Both 2A and 10 were of brick and timber construction, two stories tall, size roughly 15x40 yards. Each building had about 10,000 square feet of floor space, and materials included roughly 100,000 bricks. (Estimates for the entire complex are five to ten million bricks.) Sharp-eyed observers can tell whether a brick-walled building is structurally supported by the brick wall versus the brick serving only as a facade. In this instance, walls of the destroyed buildings were structural in nature, three bricks thick. Outer- and inner-facing bricks consisted of rows of lengthwise bricks - stretchers - but tellingly, every seventh or eighth row had bricks end on - headers. The pattern is known as American bond. This practice attached the surfaces of the wall to the brick and mortar core.    

An example of brick as facade is the four story apartment building on Main Street, next to McDonald's restaurant. This is actually a wood-frame building; the brick facade making no structural contribution. Instead, the brick serves as a waterproof, low maintenance, outer surface, and also stylistically blends into Maynard's downtown core of brick buildings.
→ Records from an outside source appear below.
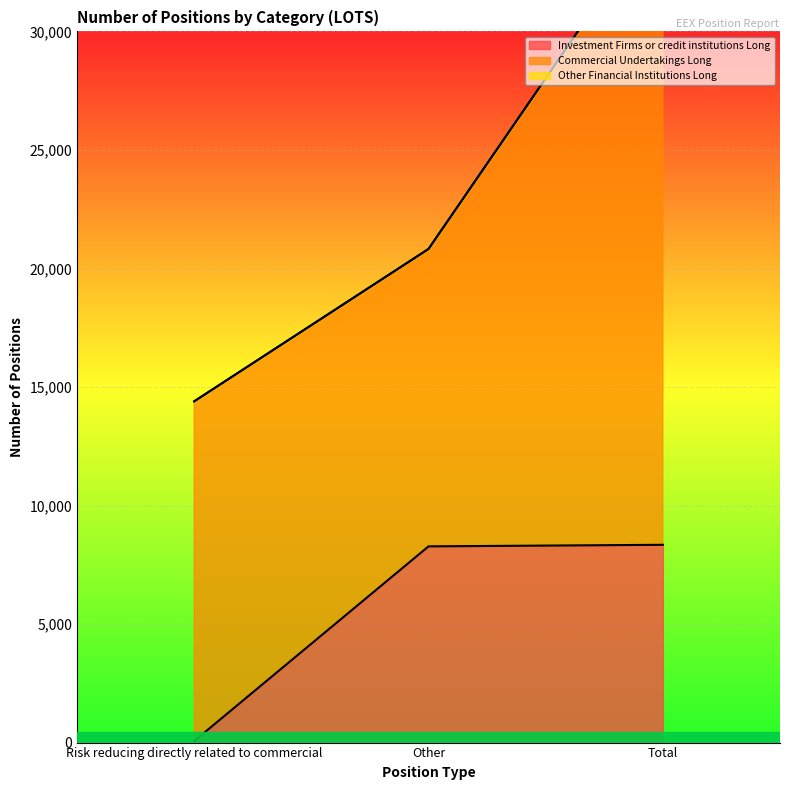

How many lines are shown in the chart?

3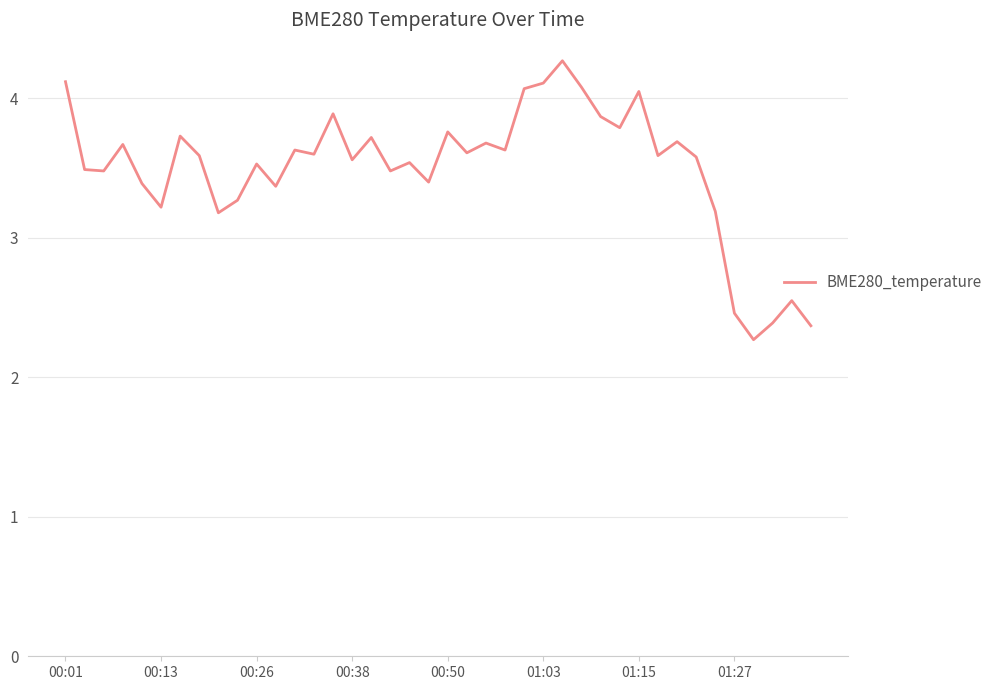

What is the greatest value displayed?

4.3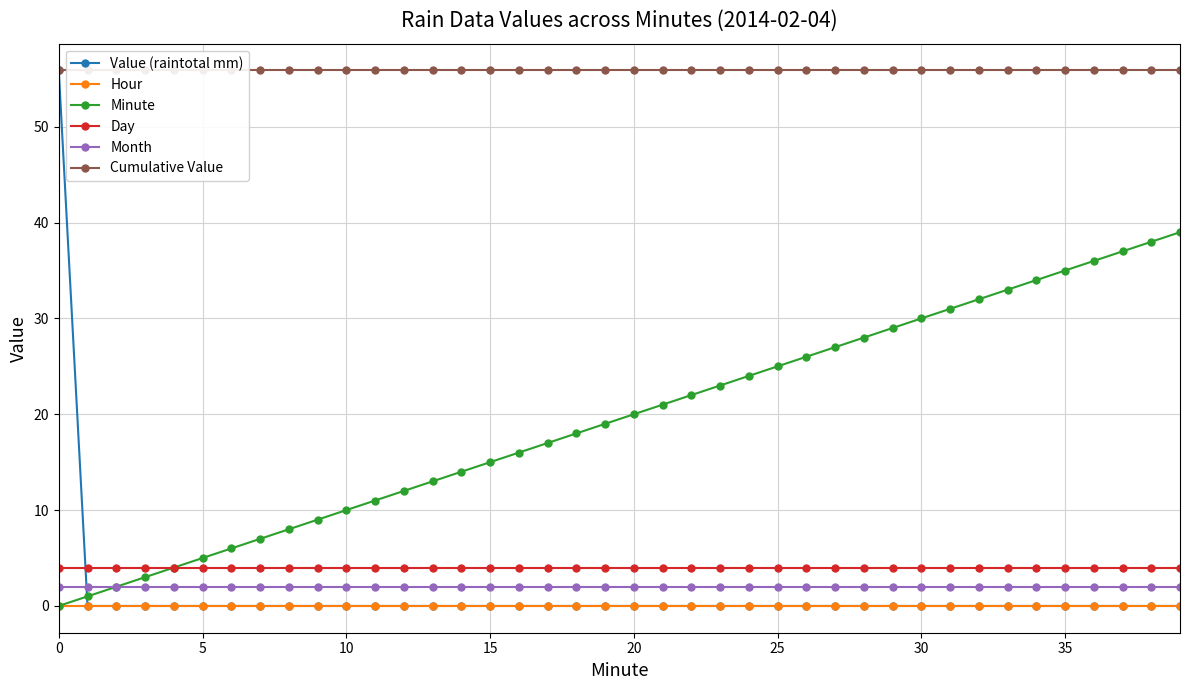

True or false: Day has a value of 5.8 at 34.

False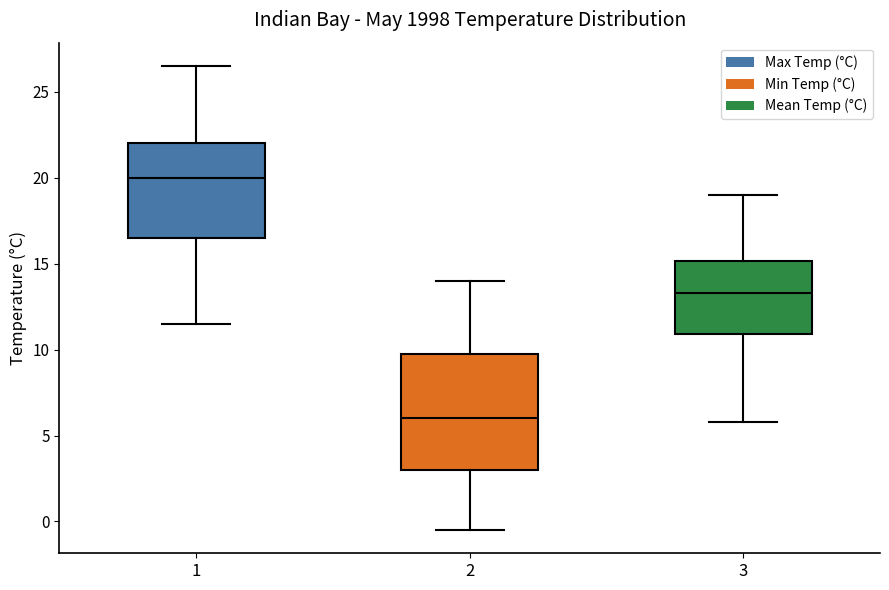

Reading left to right, read every box against the y-axis: the position of its median line, the range the box covers, and the ends of its whiskers. The values are not printed on the chart, so give them approximately, as read against the axis.

1: median 20.0, box 16.5 to 22.0, whiskers 11.5 to 26.5
2: median 6.0, box 3.0 to 10.0, whiskers -0.5 to 14.0
3: median 13.5, box 11.0 to 15.0, whiskers 6.0 to 19.0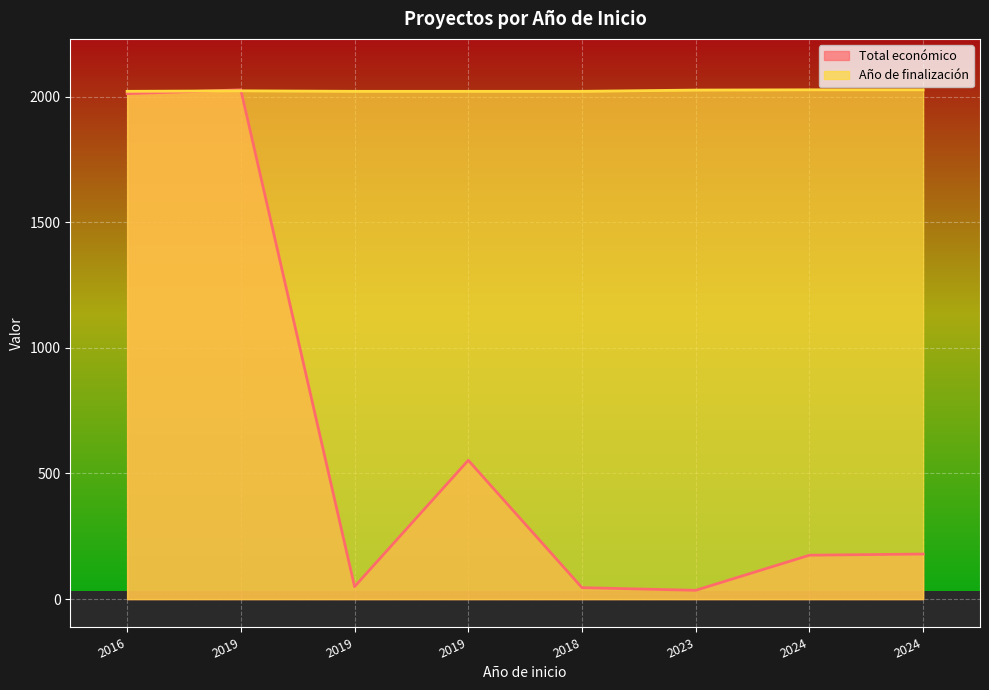

At which category does the chart reach its peak across all series?

2019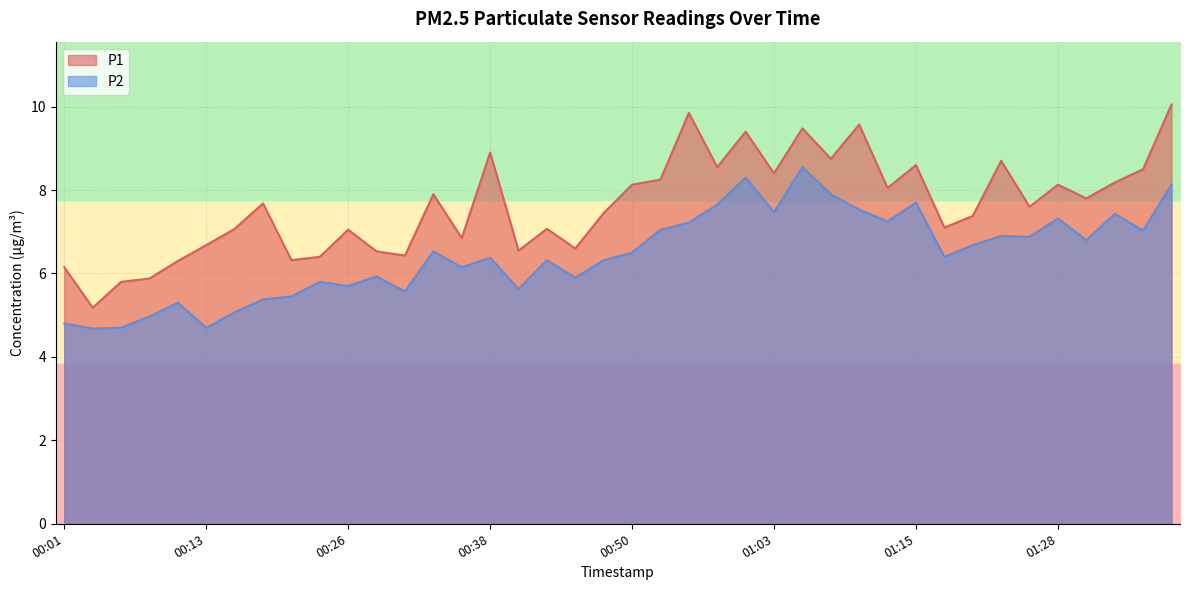

The value of P2 at 00:18 is 5.4. True or false?

True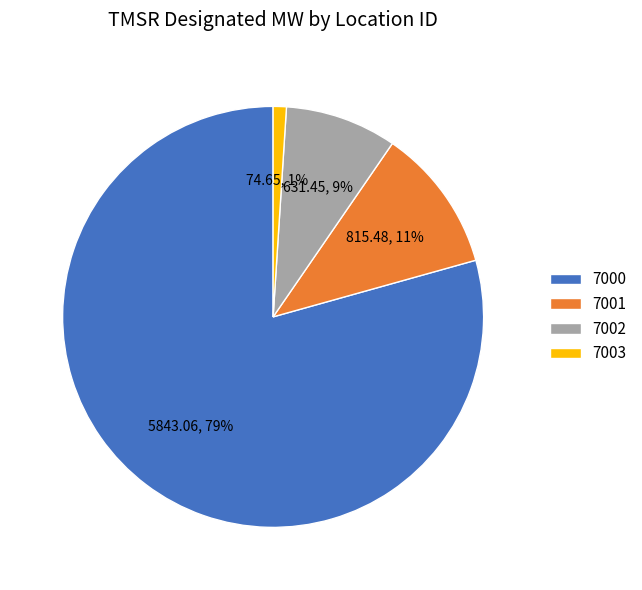

To the nearest percent, what is the difference between the largest and smallest slice percentages?

78%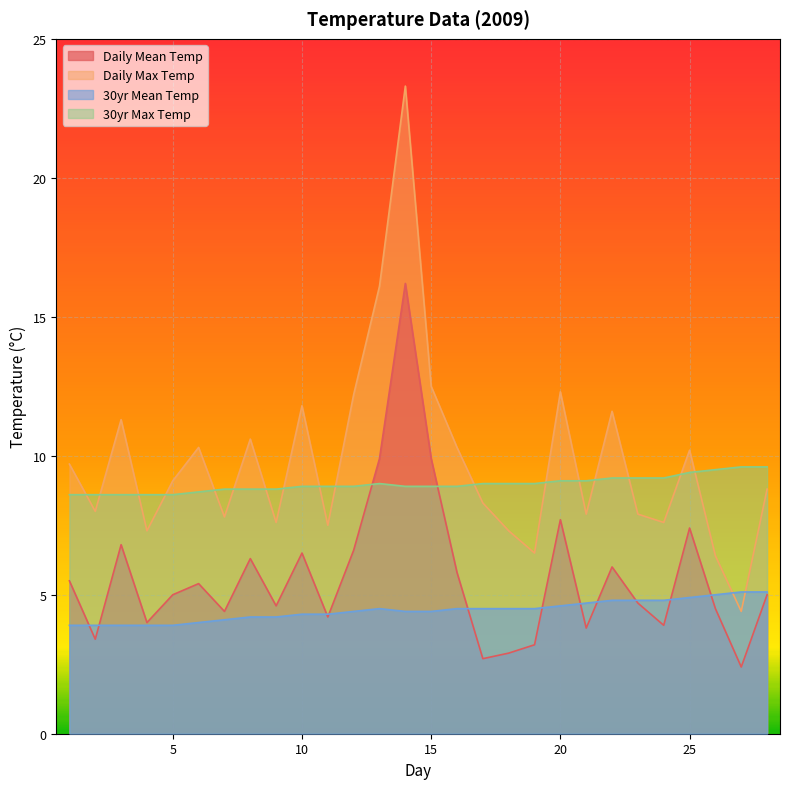

What is the sum of all col_5 values?

124.1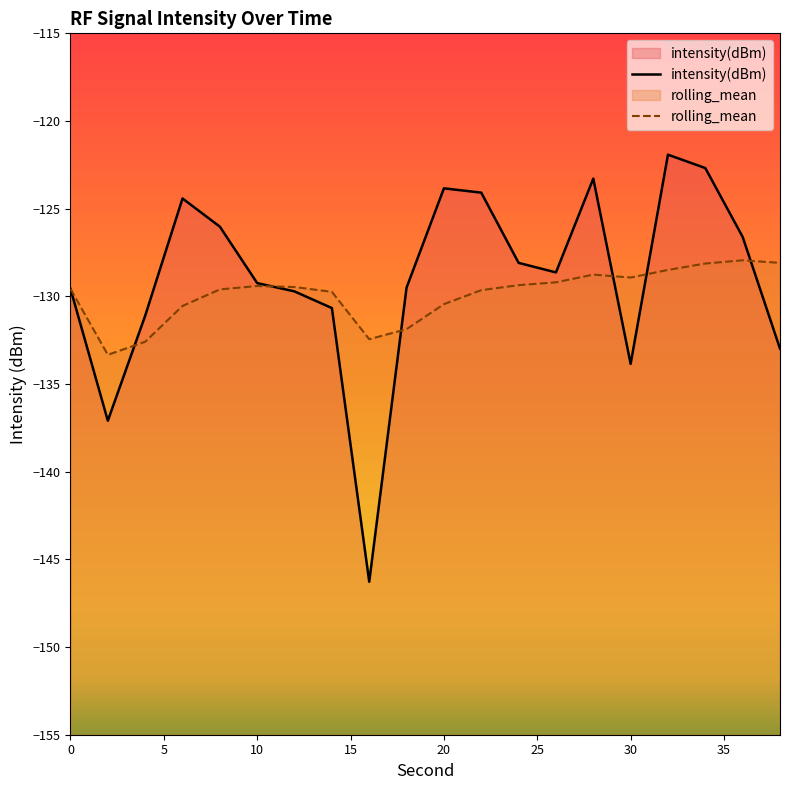

How many lines are shown in the chart?

2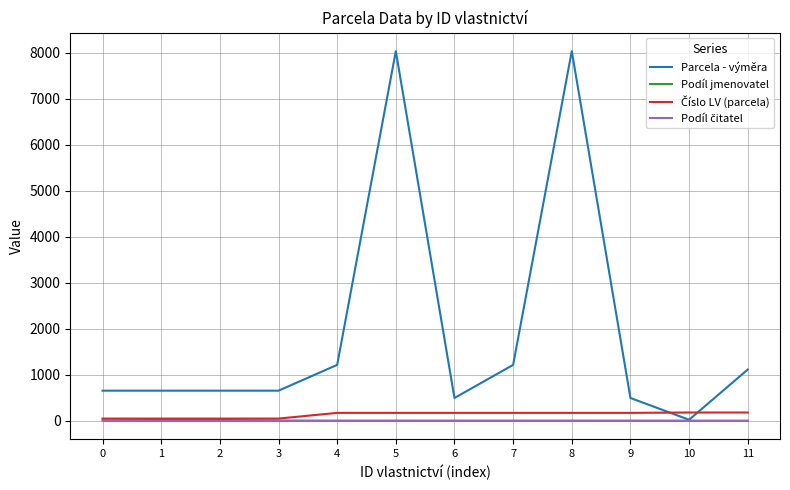

What is the greatest value displayed?

8040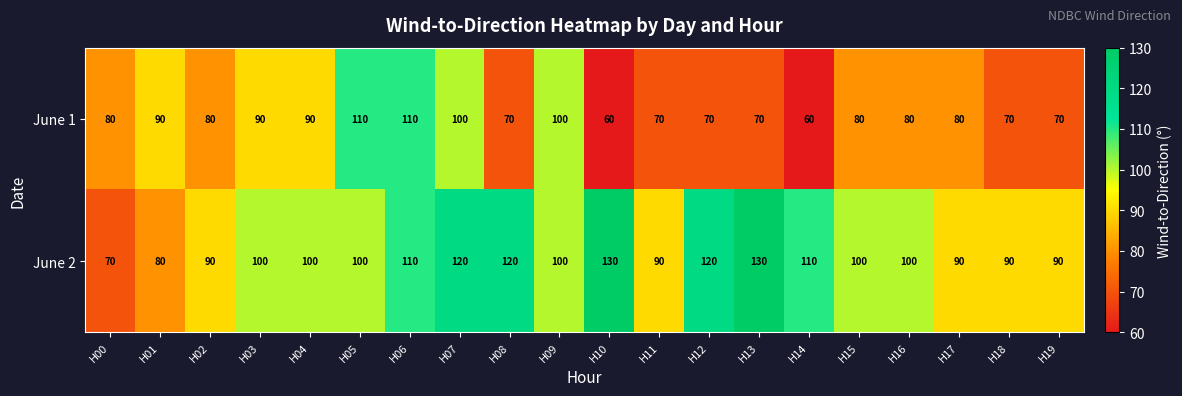

What is the approximate value of June 1 at H07, to the nearest 10?

100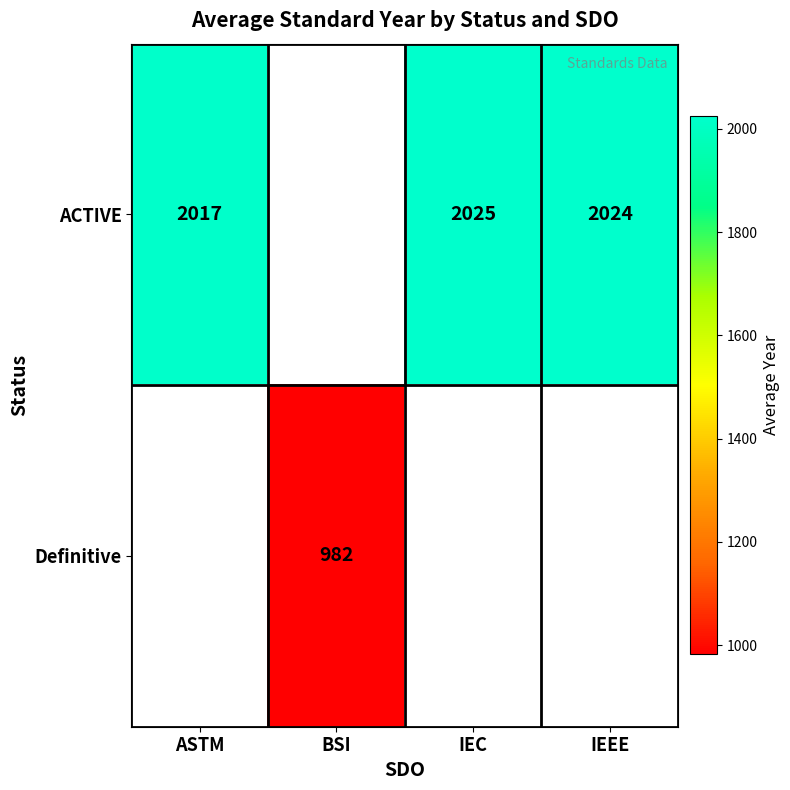

At how many categories does at least one series exceed 1028?

3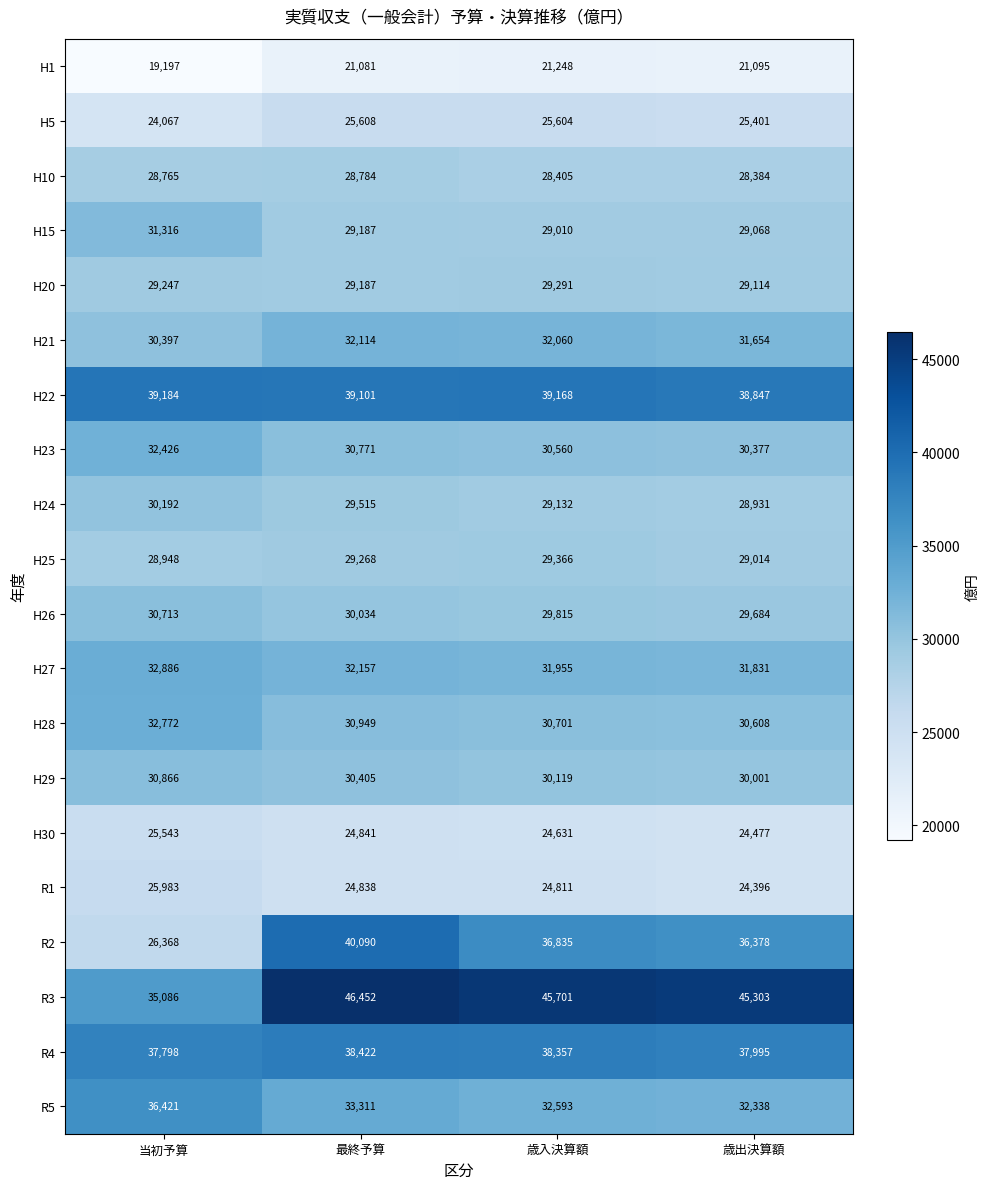

How many categories are shown in the chart?

4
Removal of yellow brick chimney in October 1956.
There was a ladder up the outside. Men climbed to
the top to hammer pieces loose. Because of the
dangerous commute, they brought their lunches
with them. The entire process took 17 days.
The tear-downs of Buildings 2A and 10 were not the first time that significant structures have been removed from the mill complex. Up until 1956 the mill was graced by twin chimneys of near-equal height. One was removed in October of that year by extremely hazardous means: men stood on scaffolding affixed to the outside of the chimney and used sledgehammers to knock bricks inward. A large hole made at the base allowed bricks and mortar to be hauled away. The Historical Society has a series of photos taken over a two week period showing the chimney getting progressively shorter and shorter.

At an undetermined date the remaining chimney, no longer functioning as such, was shortened a bit and capped. It now functions as a cell phone tower.  

The aforementioned aerial image from 1879 shows two shorter chimneys elsewhere on the property - both gone by 1915. The mill also had its own coal gasification facility, to make gas for gaslight, now the site of the east end of Building 5, but more on that another time.

Working title for this column was "And the walls come tumbling down."  That is a line from the chorus of the gospel classic "The Battle of Jericho."  A near match is "When the walls come tumblin' down," which is from the 1983 John Cougar Mellencamp song "Crumblin' Down." Which is not the same as "When the walls came tumbling down," by Def Leppard.